Фарцовщики, они же комсомольские активисты-ударники, сеяли вокруг себя то, что потом прорастет торгашеством и блатом. Но я знал, зачем сюда пришел. Учил источники и составные части марксизма, «Антидюринг» и «К первоначальному христианству». Профессура была разная: которая интересная и умная – та на плохом счету, а те, кто защищался по таким темам как «Ленин и Южная Корея», были на хорошем счету. Староста воевал за посещаемость лекций, комсорг – за коллективно-комсомольское лицо курса, а деканат за то, чтобы не просмотреть какого-нибудь нечестивца Саблина. Все смотрели во все глаза, а глаза были красного цвета, который не может быть бледно-красным, он должен быть багрово-красным, как рассвет в «Неуловимых мстителях».

***

1619 – 400 лет – 2019
«Уважаемый Григорий Иванович, пишу Вам, полный оптимизма. Уже наглядно представляю расположение святилища аборигенов, где с большой вероятностью находится искомое сокровище. Местные жители так расположены ко мне, что готовы сопроводить туда. Вообще, люди очень добрые и во многих ремеслах сноровистые. Также в своих верованиях языческих упорны и скрытны. Но, с Божьей помощью, дверь приоткрывается. Не повезло со временем, во Владивостоке пребывал великий князь Александр Михайлович. Хотелось бы до него донести сию благую весть, ибо этот предмет имеет прямое касательство царской фамилии. Но будем надеяться на благополучный исход. Очень рассчитываю на Вас. Если Вы мне загодя сообщите примерные даты Вашего отбытия во Владивосток, я справлю Вам карту и отправлю аборигенов-проводников с собаками и упряжью.
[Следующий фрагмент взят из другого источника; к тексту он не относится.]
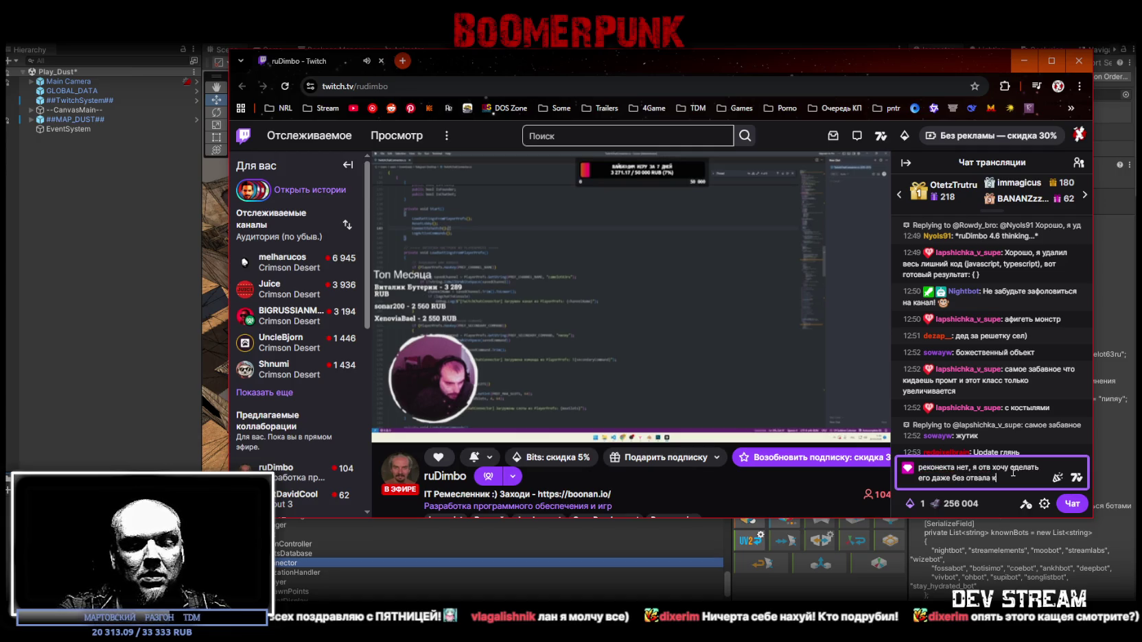
type("аждые пару секунд")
Уверяю Вас в полной к Вам расположенности, Б. Пилсудский».

***

1975 год. Здоровье генсека стало серьезно сдавать. В стране застой. Петр Николаевич постепенно стал приобщаться к номенклатурной выпивке. Там, где он сейчас стал бывать, не принято было отказываться пропустить по-доброму. Как не выпить, когда танк Т-54 армии Северного Вьетнама с красным флагом на башне протаранил ворота Дворца независимости в Сайгоне и закончил войну? А в июле полет «Союз-Аполлон» и стыковка на орбите. А в декабре, опять же, ТУ-144. Стала нравиться Пете такая жизнь за горкомовским буфетом.
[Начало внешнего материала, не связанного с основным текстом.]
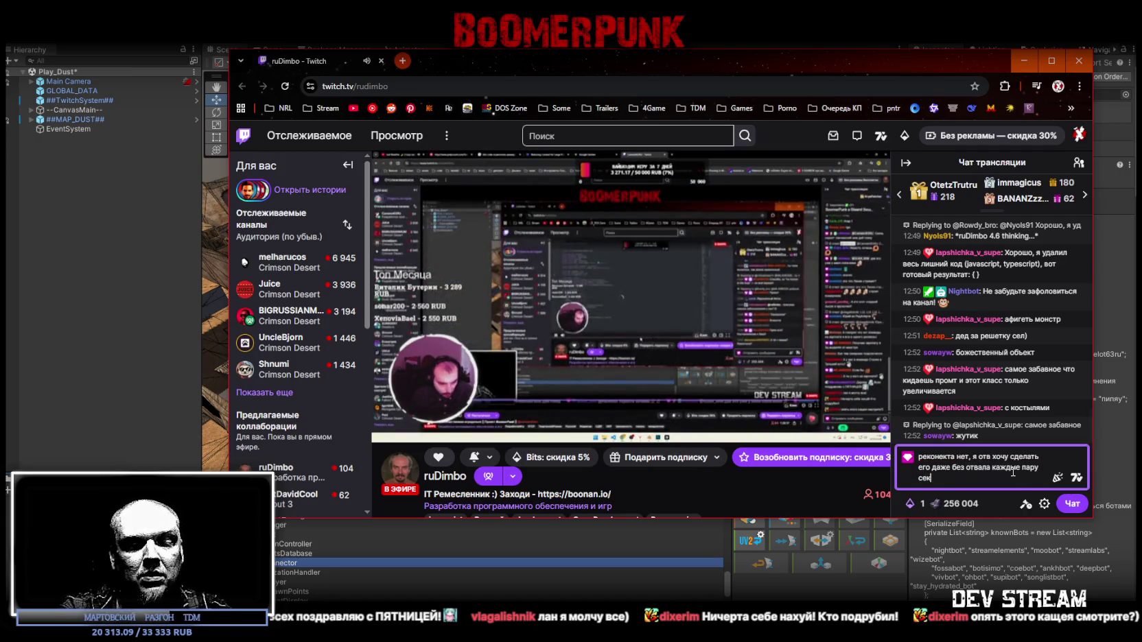
key("Return")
Привилегии в государстве «всеобщего равенства» – это сладко. Особо, когда подавляющее большинство граждан в нищете. Но именно в это время из общей массы выделяется «золотая молодежь». Скрывать разницу в уровне жизни стало намного сложнее. Элита развлекалась по-своему: рестораны, молодежные кафе, рок-н-ролл и твист, а также перепродажа джинсов – мечты всех советских студентов. Но для городского комитета и Петра Николаевича не эта молодежь была головной болью и рабочим материалом, а те, что проводили все свободное время во дворе, а зимой в убежище подъездов. Те, что субботу ждали с нетерпением, ведь по субботам были дискотеки в общежитиях, дворцах культуры и сельских клубах. Выпивали бутылку портвейна на пятерых человек, и, если не было ВИА, танцевали под магнитофон. Этот контингент, по глубокому Петиному убеждению, был опасен и происходил он из неблагополучных семей. Комсомольская пресса их нещадно критиковала. Их постоянно рассматривали на комсомольских активах, они становились главными объектами дружинников и патрулей.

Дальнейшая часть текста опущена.